Give the entries again exactly, without pictures.
****
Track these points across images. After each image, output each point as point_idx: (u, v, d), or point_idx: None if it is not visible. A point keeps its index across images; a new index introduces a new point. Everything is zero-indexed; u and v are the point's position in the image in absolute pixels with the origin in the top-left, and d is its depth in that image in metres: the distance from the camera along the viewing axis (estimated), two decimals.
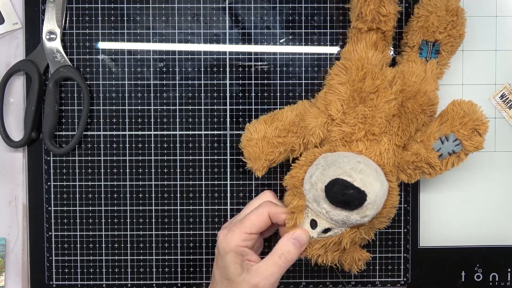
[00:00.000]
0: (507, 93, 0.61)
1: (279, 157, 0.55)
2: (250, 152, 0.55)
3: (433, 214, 0.61)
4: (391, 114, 0.53)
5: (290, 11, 0.60)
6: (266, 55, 0.60)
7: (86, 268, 0.61)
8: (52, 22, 0.58)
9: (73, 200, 0.60)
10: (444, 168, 0.54)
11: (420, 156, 0.53)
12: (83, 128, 0.59)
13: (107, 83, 0.60)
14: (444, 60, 0.56)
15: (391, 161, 0.54)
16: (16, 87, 0.60)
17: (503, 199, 0.61)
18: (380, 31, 0.55)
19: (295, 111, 0.56)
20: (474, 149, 0.53)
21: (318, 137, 0.55)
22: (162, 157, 0.60)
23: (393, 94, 0.54)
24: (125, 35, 0.60)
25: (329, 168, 0.51)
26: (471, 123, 0.52)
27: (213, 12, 0.60)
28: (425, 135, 0.54)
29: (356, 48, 0.55)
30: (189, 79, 0.60)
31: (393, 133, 0.54)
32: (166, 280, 0.61)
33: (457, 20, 0.54)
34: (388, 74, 0.54)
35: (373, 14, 0.53)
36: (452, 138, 0.52)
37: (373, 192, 0.50)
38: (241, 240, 0.51)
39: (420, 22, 0.55)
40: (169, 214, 0.61)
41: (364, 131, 0.53)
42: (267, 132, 0.55)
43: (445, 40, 0.55)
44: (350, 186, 0.49)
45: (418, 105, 0.54)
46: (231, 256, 0.51)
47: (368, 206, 0.50)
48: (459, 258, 0.61)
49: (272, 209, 0.52)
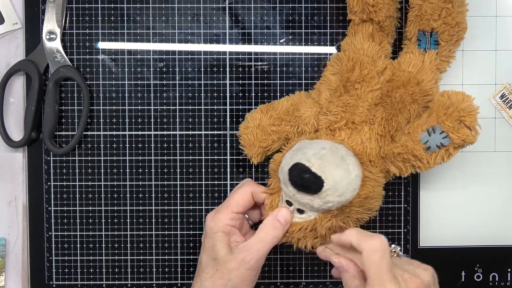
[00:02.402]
0: (507, 93, 0.61)
1: (273, 145, 0.56)
2: (245, 140, 0.57)
3: (433, 214, 0.61)
4: (374, 104, 0.53)
5: (290, 11, 0.60)
6: (266, 55, 0.60)
7: (86, 268, 0.61)
8: (52, 22, 0.58)
9: (73, 200, 0.60)
10: (432, 161, 0.52)
11: (407, 148, 0.52)
12: (83, 128, 0.59)
13: (107, 83, 0.60)
14: (445, 51, 0.55)
15: (374, 151, 0.54)
16: (16, 87, 0.60)
17: (503, 199, 0.61)
18: (375, 22, 0.54)
19: (290, 101, 0.57)
20: (461, 142, 0.50)
21: (312, 127, 0.56)
22: (162, 157, 0.60)
23: (379, 83, 0.53)
24: (125, 35, 0.60)
25: (296, 153, 0.52)
26: (456, 113, 0.50)
27: (213, 12, 0.60)
28: (412, 127, 0.52)
29: (353, 40, 0.55)
30: (189, 79, 0.60)
31: (375, 122, 0.53)
32: (166, 280, 0.61)
33: (452, 7, 0.53)
34: (379, 65, 0.54)
35: (360, 5, 0.53)
36: (438, 130, 0.51)
37: (331, 179, 0.50)
38: (229, 219, 0.52)
39: (415, 12, 0.54)
40: (169, 214, 0.61)
41: (345, 120, 0.54)
42: (262, 121, 0.56)
43: (441, 28, 0.53)
44: (307, 171, 0.50)
45: (408, 95, 0.53)
46: (219, 236, 0.52)
47: (328, 192, 0.50)
48: (459, 258, 0.61)
49: (254, 187, 0.54)
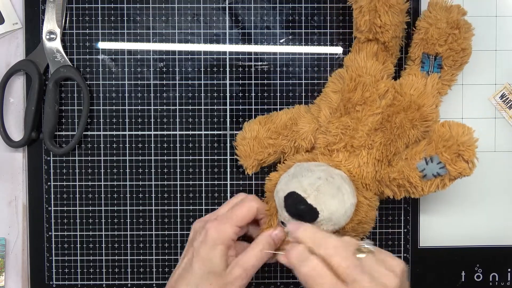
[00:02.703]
0: (507, 93, 0.61)
1: (269, 158, 0.56)
2: (241, 150, 0.57)
3: (433, 214, 0.61)
4: (373, 128, 0.53)
5: (290, 11, 0.60)
6: (266, 55, 0.60)
7: (86, 268, 0.61)
8: (52, 22, 0.58)
9: (73, 200, 0.60)
10: (426, 189, 0.51)
11: (403, 174, 0.51)
12: (83, 128, 0.59)
13: (107, 83, 0.60)
14: (447, 75, 0.55)
15: (370, 175, 0.54)
16: (16, 87, 0.60)
17: (503, 199, 0.61)
18: (380, 41, 0.54)
19: (289, 114, 0.56)
20: (458, 175, 0.50)
21: (309, 143, 0.55)
22: (162, 157, 0.60)
23: (380, 108, 0.53)
24: (125, 35, 0.60)
25: (292, 179, 0.51)
26: (455, 147, 0.49)
27: (213, 12, 0.60)
28: (410, 153, 0.52)
29: (356, 57, 0.55)
30: (189, 79, 0.60)
31: (373, 147, 0.53)
32: (166, 280, 0.61)
33: (459, 33, 0.53)
34: (381, 87, 0.53)
35: (368, 25, 0.53)
36: (436, 160, 0.50)
37: (327, 210, 0.50)
38: (233, 233, 0.51)
39: (421, 35, 0.54)
40: (169, 214, 0.61)
41: (344, 142, 0.53)
42: (259, 133, 0.56)
43: (446, 53, 0.53)
44: (302, 202, 0.49)
45: (408, 120, 0.53)
46: (221, 249, 0.50)
47: (323, 222, 0.50)
48: (459, 258, 0.61)
49: (259, 204, 0.53)
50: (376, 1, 0.52)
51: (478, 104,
****
**COMPLETED TASK:**
Track these points across images. After each image, output each point as point_idx: (u, v, d), or point_idx: None if it is not visible. A point keeps its index across images; a new index introduces a new point. Everything is zero-indexed; u and v are the point's position in the image in absolute pixels with the origin in the top-left, and d is its depth in that image in metres: the distance from the camera along the viewing axis (estimated), two decimals.
[00:00.000]
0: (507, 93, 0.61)
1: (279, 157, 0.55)
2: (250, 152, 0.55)
3: (433, 214, 0.61)
4: (391, 114, 0.53)
5: (290, 11, 0.60)
6: (266, 55, 0.60)
7: (86, 268, 0.61)
8: (52, 22, 0.58)
9: (73, 200, 0.60)
10: (444, 168, 0.54)
11: (420, 156, 0.53)
12: (83, 128, 0.59)
13: (107, 83, 0.60)
14: (444, 60, 0.56)
15: (391, 161, 0.54)
16: (16, 87, 0.60)
17: (503, 199, 0.61)
18: (380, 31, 0.55)
19: (295, 111, 0.56)
20: (474, 149, 0.53)
21: (318, 137, 0.55)
22: (162, 157, 0.60)
23: (393, 94, 0.54)
24: (125, 35, 0.60)
25: (329, 168, 0.51)
26: (471, 123, 0.52)
27: (213, 12, 0.60)
28: (425, 135, 0.54)
29: (356, 48, 0.55)
30: (189, 79, 0.60)
31: (393, 133, 0.54)
32: (166, 280, 0.61)
33: (457, 20, 0.54)
34: (388, 74, 0.54)
35: (373, 14, 0.53)
36: (452, 138, 0.52)
37: (373, 192, 0.50)
38: (241, 240, 0.51)
39: (420, 22, 0.55)
40: (169, 214, 0.61)
41: (364, 131, 0.53)
42: (267, 132, 0.55)
43: (445, 40, 0.55)
44: (350, 186, 0.49)
45: (418, 105, 0.54)
46: (231, 256, 0.51)
47: (368, 206, 0.50)
48: (459, 258, 0.61)
49: (272, 209, 0.52)
[00:02.402]
0: (507, 93, 0.61)
1: (273, 145, 0.56)
2: (245, 140, 0.57)
3: (433, 214, 0.61)
4: (374, 104, 0.53)
5: (290, 11, 0.60)
6: (266, 55, 0.60)
7: (86, 268, 0.61)
8: (52, 22, 0.58)
9: (73, 200, 0.60)
10: (432, 161, 0.52)
11: (407, 148, 0.52)
12: (83, 128, 0.59)
13: (107, 83, 0.60)
14: (445, 51, 0.55)
15: (374, 151, 0.54)
16: (16, 87, 0.60)
17: (503, 199, 0.61)
18: (375, 22, 0.54)
19: (290, 101, 0.57)
20: (461, 142, 0.50)
21: (312, 127, 0.56)
22: (162, 157, 0.60)
23: (379, 83, 0.53)
24: (125, 35, 0.60)
25: (296, 153, 0.52)
26: (456, 113, 0.50)
27: (213, 12, 0.60)
28: (412, 127, 0.52)
29: (353, 40, 0.55)
30: (189, 79, 0.60)
31: (375, 122, 0.53)
32: (166, 280, 0.61)
33: (452, 7, 0.53)
34: (379, 65, 0.54)
35: (360, 5, 0.53)
36: (438, 130, 0.51)
37: (331, 179, 0.50)
38: (229, 219, 0.52)
39: (415, 12, 0.54)
40: (169, 214, 0.61)
41: (345, 120, 0.54)
42: (262, 121, 0.56)
43: (441, 28, 0.53)
44: (307, 171, 0.50)
45: (408, 95, 0.53)
46: (219, 236, 0.52)
47: (328, 192, 0.50)
48: (459, 258, 0.61)
49: (254, 187, 0.54)
[00:02.703]
0: (507, 93, 0.61)
1: (269, 158, 0.56)
2: (241, 150, 0.57)
3: (433, 214, 0.61)
4: (373, 128, 0.53)
5: (290, 11, 0.60)
6: (266, 55, 0.60)
7: (86, 268, 0.61)
8: (52, 22, 0.58)
9: (73, 200, 0.60)
10: (426, 189, 0.51)
11: (403, 174, 0.51)
12: (83, 128, 0.59)
13: (107, 83, 0.60)
14: (447, 75, 0.55)
15: (370, 175, 0.54)
16: (16, 87, 0.60)
17: (503, 199, 0.61)
18: (380, 41, 0.54)
19: (289, 114, 0.56)
20: (458, 175, 0.50)
21: (309, 143, 0.55)
22: (162, 157, 0.60)
23: (380, 108, 0.53)
24: (125, 35, 0.60)
25: (292, 179, 0.51)
26: (455, 147, 0.49)
27: (213, 12, 0.60)
28: (410, 153, 0.52)
29: (356, 57, 0.55)
30: (189, 79, 0.60)
31: (373, 147, 0.53)
32: (166, 280, 0.61)
33: (459, 33, 0.53)
34: (381, 87, 0.53)
35: (368, 25, 0.53)
36: (436, 160, 0.50)
37: (327, 210, 0.50)
38: (233, 233, 0.51)
39: (421, 35, 0.54)
40: (169, 214, 0.61)
41: (344, 142, 0.53)
42: (259, 133, 0.56)
43: (446, 53, 0.53)
44: (302, 202, 0.49)
45: (408, 120, 0.53)
46: (221, 249, 0.50)
47: (323, 222, 0.50)
48: (459, 258, 0.61)
49: (259, 204, 0.53)
50: (376, 1, 0.52)
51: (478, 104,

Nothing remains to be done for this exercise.